多くの在家の人達は、自分の中の観音様に気付いていない。なぜ気が付かないのか、というと宇宙心理の存在を、自我というコロモで七重八重に包み込み、全く見えなくしまっているからである。その分厚い衣をかなぐり捨てて、宇宙と一体感に目覚めるために宗教者は、宗教的修行をする。
では一般的な在家の人々が、どうやって心理に目覚めることができるかといえば、とにかく一生懸命生きることである。それぞれの人生の道を極めたとき、悟りと似た人生の核を手に入れるのである。
つまり、自分に合った一番大切な一筋の道を行じて行く、この精神を保持していくところに本来の命に目覚めることができるのである。と瑞法師は言っています。

*観音様と対面する
「南無観世音菩薩」観音像を拝むと、これは忘れかけていたもう一人の自分、かけがえのない自分と対面する事なのです。
本物の世界と現在の娑婆世界、本物の自分と自我にとじこもる自分、この二つの間の交信を取り持つ電話交換手のようなもの、それが観音様です。

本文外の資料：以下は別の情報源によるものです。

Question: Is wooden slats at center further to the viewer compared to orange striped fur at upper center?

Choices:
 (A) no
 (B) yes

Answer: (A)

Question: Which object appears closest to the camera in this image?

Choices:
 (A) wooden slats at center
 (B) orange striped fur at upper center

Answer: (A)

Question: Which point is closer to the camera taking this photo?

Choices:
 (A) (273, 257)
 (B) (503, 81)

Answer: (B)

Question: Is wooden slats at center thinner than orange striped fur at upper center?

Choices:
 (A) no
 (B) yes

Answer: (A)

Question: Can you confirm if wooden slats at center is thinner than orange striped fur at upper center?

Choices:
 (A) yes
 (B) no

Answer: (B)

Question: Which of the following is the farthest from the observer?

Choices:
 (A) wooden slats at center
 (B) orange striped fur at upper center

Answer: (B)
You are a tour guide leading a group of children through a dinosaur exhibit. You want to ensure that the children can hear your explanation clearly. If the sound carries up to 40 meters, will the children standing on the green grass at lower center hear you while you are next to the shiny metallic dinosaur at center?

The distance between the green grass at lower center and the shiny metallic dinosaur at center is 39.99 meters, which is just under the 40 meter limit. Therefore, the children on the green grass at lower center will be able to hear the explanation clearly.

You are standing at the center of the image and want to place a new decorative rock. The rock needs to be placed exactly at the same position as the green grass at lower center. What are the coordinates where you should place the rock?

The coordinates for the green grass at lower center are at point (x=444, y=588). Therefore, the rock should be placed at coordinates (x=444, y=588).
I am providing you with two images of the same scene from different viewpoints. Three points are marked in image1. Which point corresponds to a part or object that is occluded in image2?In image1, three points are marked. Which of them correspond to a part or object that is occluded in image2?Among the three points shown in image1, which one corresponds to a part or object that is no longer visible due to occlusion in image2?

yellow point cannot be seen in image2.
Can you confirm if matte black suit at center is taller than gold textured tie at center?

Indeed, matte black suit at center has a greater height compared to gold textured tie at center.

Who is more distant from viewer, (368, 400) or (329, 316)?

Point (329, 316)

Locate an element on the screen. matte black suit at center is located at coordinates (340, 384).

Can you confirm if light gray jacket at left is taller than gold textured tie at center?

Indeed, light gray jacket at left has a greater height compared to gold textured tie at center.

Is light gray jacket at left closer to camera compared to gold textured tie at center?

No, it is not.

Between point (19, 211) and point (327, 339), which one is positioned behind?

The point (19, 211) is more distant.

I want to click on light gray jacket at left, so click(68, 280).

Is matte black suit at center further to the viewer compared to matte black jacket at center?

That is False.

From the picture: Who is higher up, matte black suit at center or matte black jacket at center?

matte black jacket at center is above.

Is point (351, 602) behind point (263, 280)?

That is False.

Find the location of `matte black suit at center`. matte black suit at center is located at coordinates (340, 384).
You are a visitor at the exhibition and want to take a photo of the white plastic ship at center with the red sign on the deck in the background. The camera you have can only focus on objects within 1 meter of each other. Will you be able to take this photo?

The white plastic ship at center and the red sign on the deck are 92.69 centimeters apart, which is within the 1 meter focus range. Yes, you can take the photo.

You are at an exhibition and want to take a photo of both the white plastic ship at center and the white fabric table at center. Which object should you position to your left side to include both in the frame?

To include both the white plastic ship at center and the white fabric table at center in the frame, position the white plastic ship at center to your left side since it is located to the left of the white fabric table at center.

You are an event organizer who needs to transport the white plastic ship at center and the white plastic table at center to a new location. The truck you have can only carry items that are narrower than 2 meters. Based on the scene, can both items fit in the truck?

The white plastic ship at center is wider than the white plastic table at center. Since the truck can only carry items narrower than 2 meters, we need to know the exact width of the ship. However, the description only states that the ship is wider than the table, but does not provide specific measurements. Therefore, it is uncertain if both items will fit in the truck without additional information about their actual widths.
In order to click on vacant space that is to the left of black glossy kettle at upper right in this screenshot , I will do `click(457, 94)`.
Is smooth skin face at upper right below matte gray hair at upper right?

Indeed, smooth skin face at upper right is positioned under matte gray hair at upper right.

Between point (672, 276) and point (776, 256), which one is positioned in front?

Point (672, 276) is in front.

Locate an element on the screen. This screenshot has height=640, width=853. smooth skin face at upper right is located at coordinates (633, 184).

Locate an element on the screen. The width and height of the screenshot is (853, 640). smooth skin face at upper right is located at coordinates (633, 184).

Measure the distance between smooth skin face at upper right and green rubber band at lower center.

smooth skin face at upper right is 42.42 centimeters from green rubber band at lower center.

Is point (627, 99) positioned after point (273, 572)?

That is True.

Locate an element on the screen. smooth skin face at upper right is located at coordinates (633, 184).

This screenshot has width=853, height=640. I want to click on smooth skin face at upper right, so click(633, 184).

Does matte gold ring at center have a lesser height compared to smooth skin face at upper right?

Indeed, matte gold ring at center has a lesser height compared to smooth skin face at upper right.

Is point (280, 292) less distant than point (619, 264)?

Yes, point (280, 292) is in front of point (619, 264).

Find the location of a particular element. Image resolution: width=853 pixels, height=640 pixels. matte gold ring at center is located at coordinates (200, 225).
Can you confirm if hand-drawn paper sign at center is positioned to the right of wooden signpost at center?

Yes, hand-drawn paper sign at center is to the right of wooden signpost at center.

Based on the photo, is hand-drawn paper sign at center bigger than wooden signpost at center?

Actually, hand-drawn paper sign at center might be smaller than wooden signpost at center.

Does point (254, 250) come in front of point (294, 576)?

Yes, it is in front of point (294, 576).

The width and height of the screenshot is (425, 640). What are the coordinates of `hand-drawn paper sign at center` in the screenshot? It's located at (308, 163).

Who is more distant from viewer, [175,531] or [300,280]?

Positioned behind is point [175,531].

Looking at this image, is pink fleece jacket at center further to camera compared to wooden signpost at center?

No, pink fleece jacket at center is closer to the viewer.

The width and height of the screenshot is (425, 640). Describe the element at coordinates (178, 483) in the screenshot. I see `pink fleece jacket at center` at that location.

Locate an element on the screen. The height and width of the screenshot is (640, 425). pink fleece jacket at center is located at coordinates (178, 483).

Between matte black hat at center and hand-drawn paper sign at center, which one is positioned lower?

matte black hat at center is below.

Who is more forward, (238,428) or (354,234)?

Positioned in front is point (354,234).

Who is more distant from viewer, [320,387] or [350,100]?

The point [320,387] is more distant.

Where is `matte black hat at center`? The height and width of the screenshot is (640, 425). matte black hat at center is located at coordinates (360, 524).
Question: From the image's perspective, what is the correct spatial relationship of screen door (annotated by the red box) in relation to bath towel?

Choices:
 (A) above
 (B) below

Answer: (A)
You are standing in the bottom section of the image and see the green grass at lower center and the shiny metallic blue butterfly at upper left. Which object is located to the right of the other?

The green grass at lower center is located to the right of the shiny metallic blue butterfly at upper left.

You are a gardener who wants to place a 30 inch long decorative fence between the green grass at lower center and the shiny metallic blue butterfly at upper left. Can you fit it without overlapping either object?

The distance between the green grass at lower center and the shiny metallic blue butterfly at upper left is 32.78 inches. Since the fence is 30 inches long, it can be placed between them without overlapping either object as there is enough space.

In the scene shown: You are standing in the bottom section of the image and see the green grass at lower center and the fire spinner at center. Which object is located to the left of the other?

坐禅の坐の字という字は、人が二人土の上に居る。一人の人間が、現在あくせくと生きている人間ならば、もう一人の人間は、あくせく生きながらも、ああもしたい、ああもなりたい、こうもしたいと理想として追求する人間であります。
この二人の人間が土の上に立っている。これが我々人間の姿なのです。
観音様をお詣りするということは、現実に生きていると言う自分が、もう一人の理想としている自分を拝むことです。
観音巡礼というのは、本物の自分を再発見するための旅。自己確認の旅であると言えます。